In Machhariyawan the villagers are most concerned about the absence of formal jobs. Most of them work as farm labourers.
Raju Mochi said he had no means of earning a living. It was a common refrain in the village. Electricity might have come to the village but most of them don’t have the money to pay the bills.
As Sushila Devu said, “We have been living here for a long time but we have never got anything. Everyone had toilets built in their homes but we didn’t. We have to go outside to relieve ourselves. Nitish Kumar didn’t come to see us. He went back from the station.”
‘No salary for six months’
A garbage collection system was set up after Nitish visited the village. Six people were handpicked for the job and given a cart to ferry the garbage. The cart now sits abandoned in a corner.
Surendra Mochi, who pushed the cart, explained, “We picked up garbage from each home in the village for six months but we didn’t receive any remuneration. So we stopped working. Our payment wasn't decided, the village chief said he would speak with the district magistrate but that never happened. We are forced to work temporary jobs.”
Asked about Mochi’s predicament, the village chief, Prabhat Kumar, said, “The work has been done in the village but the desires of these people never end. We’re still talking to the DM about garbage collection in the village. The service would start again soon and the pending salaries would be paid, too.”
Nitish has a Mahadalit elder unfurl the Indian flag every Republic Day and Independence Day. In 2018 he went to Zahdipur, Looki, and Faridpur, where he also visited the home of a Dainik Bhaskar reporter, Vikas Kumar. A report published in Bhaskar states that Nitish made several announcements, but only a few were actually implemented. The problem of open drains, for one, persists.
In 2016, Nitish held a flag-hoisting ceremony in Chilbili panchayat of Patna’s Phulwari Sharif. He made several promises to the people about developing their village.
Four years later, not much has changed, according to Seetu Tiwari of BBC Hindi: “Chilbil’s Mahadalit settlement is just about a kilometre from the main road. The road is bumpy, broken, unfinished. Before the CM arrived in 2016, the road was ‘temporarily repaired’. There has been no maintenance since. For the people of the village, the nearest medical care facility is in Phulwari Sharif, which is about 8 km away.”
Visibly, none of the villages where Nitish has presided over the flag-hoisting ceremonies over the years has seen major developmental work despite his promises. Why then does he organise the festivities year after year?

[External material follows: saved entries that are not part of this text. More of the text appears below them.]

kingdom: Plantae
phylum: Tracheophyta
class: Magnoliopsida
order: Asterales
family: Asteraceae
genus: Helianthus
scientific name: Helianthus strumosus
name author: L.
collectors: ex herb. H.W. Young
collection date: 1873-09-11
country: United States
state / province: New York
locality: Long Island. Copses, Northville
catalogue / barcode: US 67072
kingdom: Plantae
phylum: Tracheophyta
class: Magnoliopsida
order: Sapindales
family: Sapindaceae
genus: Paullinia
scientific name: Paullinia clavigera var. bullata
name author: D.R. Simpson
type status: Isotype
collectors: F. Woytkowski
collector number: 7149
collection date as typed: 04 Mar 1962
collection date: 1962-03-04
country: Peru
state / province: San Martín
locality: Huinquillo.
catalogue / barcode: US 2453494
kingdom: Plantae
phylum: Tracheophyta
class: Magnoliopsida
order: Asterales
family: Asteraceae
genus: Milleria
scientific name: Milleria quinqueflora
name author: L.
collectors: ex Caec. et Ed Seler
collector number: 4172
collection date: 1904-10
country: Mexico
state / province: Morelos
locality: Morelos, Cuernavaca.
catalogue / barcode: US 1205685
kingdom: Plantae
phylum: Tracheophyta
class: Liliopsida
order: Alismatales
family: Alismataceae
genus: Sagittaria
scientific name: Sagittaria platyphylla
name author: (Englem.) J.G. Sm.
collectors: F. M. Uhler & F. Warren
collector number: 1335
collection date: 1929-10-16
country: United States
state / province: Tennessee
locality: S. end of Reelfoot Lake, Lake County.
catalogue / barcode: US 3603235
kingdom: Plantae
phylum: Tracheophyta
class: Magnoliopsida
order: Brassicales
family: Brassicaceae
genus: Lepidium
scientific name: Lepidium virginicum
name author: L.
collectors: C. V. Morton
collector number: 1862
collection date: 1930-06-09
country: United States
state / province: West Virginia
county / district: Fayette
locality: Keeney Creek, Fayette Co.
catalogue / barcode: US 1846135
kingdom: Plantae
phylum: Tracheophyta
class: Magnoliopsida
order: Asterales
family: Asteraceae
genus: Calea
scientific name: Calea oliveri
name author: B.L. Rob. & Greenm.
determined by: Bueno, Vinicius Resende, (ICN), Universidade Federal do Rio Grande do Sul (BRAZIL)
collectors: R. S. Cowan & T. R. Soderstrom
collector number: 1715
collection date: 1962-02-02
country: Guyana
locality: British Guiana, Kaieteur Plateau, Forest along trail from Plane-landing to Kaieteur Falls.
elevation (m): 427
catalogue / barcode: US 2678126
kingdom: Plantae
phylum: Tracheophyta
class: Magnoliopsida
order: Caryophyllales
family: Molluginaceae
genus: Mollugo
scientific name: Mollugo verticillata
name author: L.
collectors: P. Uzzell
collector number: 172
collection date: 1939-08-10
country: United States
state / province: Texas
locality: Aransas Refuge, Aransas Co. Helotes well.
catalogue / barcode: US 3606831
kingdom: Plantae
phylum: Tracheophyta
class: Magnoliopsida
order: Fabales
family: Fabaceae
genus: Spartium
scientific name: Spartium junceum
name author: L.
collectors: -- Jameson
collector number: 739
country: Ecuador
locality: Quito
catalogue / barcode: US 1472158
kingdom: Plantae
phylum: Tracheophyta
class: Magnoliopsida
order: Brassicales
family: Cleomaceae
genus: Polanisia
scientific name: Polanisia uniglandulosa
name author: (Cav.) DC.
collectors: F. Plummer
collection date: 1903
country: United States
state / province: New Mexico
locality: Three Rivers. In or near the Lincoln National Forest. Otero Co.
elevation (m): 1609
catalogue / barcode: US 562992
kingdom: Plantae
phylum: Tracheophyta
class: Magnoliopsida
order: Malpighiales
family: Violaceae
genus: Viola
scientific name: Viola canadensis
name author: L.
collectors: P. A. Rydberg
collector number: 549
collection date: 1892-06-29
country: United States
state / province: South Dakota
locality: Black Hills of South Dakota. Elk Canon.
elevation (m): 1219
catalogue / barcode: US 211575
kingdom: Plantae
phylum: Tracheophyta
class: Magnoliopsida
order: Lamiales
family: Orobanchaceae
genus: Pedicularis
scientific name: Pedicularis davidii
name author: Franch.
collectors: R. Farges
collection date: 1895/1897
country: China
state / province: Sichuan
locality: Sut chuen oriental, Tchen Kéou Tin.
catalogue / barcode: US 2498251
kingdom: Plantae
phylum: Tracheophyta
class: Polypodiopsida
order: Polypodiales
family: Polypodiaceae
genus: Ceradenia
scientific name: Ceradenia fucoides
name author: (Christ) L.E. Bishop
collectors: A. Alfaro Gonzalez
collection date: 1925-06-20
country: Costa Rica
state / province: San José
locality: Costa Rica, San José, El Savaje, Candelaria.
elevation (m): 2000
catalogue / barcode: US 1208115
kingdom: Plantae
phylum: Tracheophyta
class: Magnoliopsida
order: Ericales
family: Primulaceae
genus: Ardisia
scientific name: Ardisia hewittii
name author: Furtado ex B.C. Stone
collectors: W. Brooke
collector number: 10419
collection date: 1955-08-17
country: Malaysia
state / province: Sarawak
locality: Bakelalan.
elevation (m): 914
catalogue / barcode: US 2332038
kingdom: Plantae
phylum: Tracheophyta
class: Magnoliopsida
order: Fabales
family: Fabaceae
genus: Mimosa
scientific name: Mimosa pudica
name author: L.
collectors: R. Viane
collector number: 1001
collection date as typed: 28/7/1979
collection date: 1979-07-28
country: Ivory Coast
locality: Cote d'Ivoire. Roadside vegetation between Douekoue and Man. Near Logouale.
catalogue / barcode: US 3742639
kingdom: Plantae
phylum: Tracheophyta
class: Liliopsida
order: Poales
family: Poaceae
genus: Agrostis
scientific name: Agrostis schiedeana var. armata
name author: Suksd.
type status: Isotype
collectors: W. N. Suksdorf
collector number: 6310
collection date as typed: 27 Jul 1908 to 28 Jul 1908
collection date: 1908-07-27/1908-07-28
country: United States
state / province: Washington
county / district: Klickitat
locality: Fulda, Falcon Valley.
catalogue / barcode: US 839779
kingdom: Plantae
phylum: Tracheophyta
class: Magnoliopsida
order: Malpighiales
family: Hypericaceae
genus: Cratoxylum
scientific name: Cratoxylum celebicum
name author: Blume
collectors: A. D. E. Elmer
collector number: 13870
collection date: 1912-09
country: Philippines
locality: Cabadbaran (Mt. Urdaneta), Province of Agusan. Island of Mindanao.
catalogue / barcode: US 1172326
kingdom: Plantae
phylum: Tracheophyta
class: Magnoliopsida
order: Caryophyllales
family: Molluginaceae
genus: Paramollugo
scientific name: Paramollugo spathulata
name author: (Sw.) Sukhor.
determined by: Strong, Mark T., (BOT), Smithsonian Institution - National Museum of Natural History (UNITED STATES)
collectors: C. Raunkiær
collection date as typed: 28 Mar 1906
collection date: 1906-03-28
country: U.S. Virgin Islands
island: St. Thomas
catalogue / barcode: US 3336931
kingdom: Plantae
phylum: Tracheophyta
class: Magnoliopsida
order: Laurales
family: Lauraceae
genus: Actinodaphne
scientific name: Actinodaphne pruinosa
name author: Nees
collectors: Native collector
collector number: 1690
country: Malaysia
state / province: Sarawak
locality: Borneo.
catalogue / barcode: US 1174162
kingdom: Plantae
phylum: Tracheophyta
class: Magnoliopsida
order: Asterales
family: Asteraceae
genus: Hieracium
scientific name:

Pushyamitra, a seasoned journalist, offers an explanation. “Two leaders posed a threat to Nitish Kumar in Bihar, Lalu Prasad Yadav and Ram Vilas Paswan. Nitish made two moves to weaken them as soon as he took power. First, he carved out the ‘ati pichda’, or the backward of the backward community. Then he did the same with the Dalit community, forming the Mahadalit caregory. Lalu is a leader of the backward communities. To separate the Yadavs from the other backward communities, Nitish claimed that all the benefits for backward communities were being used by the Yadavs alone. Similarly, Paswan was considered a leader of the Dalits, so to weaken him Nitish used the flag-hoisting ceremonies. He wants to assure people that he is with them, but no real development work has been undertaken at these places.”
He added, “He honoured Manjhi by making him sit in the chief minister’s chair for sometime. But if you go to Manjhi’s village, the situation hasn't changed much. The policies are made in Patna, they never materialise on the ground in villages. The Mahadalits have been battling malnourishment. Their children are trafficked and forced to work from a young age. The living conditions of the Mahadalits have not improved. They are still living marginalised lives.”
As we prepared to leave Machhariyawan, Jhapsi Mochi came and said, “I want a staircase built to the roof of the community centre so our daughters and sisters don’t have to sit along the road. Then they can sit on the roof. We don’t have much, but I would be happy if this is done. Our daughters would get some relief.”
A version of this story was previously published on Newslaundry Hindi.